Près de 7000 personnes travaillent en tourisme en Gaspésie. Il est déjà certain qu’une bonne partie de ces travailleurs ne pourra reprendre le boulot dans les jours et les semaines à venir. Accentuer ce chômage ne réglerait rien. En fait, on pourrait créer une situation sociale pire qu’une seconde vague de propagation du coronavirus.

On sait aussi qu’une part importante de ces « touristes » sont en fait d’anciens résidents de la Gaspésie venant visiter de la famille et des amis. Cette situation contribue à l’équilibre économique, social et mental des gens de la place. Cette visite et le contexte peu rassurant de la vie urbaine au cours des derniers mois pourraient en outre convaincre des gens de venir ou revenir s’établir. Recevoir du monde est risqué? Oui, tout est dans la flexibilité.

 

Le gros bon sens

Les humains ne sont pas au bout de leurs peines en matière de défis. S’ils pensent avoir atteint le summum du sacrifice depuis le début de la pandémie, ils risquent d’être déçus. La récession économique dans laquelle nous entrons et le redressement des finances publiques qui suivra constitueront des tests de renoncement et de patience significativement plus difficile.

Tout ça pourrait en outre n’être qu’une bien pâle répétition de ce que l’humanité vivra quand les changements climatiques se déchaîneront réellement, étant donné que cette même humanité semble prendre bien son temps avant de réagir par des gestes concrets et constants aux signaux envoyés à la suite d’épisodes inquiétants de débordements « naturels » comme les tempêtes, les vagues de chaleur et les précipitations records.

Loin du confinement, les dérèglements climatiques forceront le déplacement de millions de personnes.
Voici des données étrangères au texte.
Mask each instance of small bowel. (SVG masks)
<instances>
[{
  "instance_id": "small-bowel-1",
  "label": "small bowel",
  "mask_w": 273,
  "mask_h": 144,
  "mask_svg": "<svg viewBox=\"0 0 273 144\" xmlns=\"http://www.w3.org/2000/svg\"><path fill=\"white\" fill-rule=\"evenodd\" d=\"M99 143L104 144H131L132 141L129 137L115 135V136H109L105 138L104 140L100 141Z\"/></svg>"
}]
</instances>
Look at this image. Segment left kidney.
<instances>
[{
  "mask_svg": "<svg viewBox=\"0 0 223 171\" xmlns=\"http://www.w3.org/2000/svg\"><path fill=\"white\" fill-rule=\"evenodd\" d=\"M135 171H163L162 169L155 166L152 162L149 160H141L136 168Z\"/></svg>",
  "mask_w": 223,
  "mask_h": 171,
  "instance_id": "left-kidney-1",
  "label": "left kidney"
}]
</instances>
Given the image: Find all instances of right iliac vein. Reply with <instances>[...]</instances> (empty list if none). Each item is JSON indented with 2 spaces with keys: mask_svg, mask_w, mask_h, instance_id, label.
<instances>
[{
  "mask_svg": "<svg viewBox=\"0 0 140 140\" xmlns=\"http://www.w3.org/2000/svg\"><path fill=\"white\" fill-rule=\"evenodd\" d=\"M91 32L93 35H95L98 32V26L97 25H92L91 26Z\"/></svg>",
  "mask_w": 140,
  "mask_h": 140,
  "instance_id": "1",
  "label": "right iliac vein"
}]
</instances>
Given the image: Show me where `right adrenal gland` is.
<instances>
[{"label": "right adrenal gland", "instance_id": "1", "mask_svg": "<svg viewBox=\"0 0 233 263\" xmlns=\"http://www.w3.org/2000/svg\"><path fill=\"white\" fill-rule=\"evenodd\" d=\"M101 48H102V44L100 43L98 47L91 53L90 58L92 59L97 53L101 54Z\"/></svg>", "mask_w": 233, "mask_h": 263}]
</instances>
Les tensions qui en résulteront seront bien pires que celles provoquées par des gens en quête de vacances.

La meilleure compréhension entre les peuples commence à petite échelle, donc entre gens d’une même région, puis entre gens de régions différentes.

La COVID-19 nous « lance » une sorte d’avertissement. Il serait peut-être utile de le saisir. Les leçons apprises depuis mars et au cours des prochains mois seront déterminantes dans la qualité de l’avenir à plus long terme de l’humanité.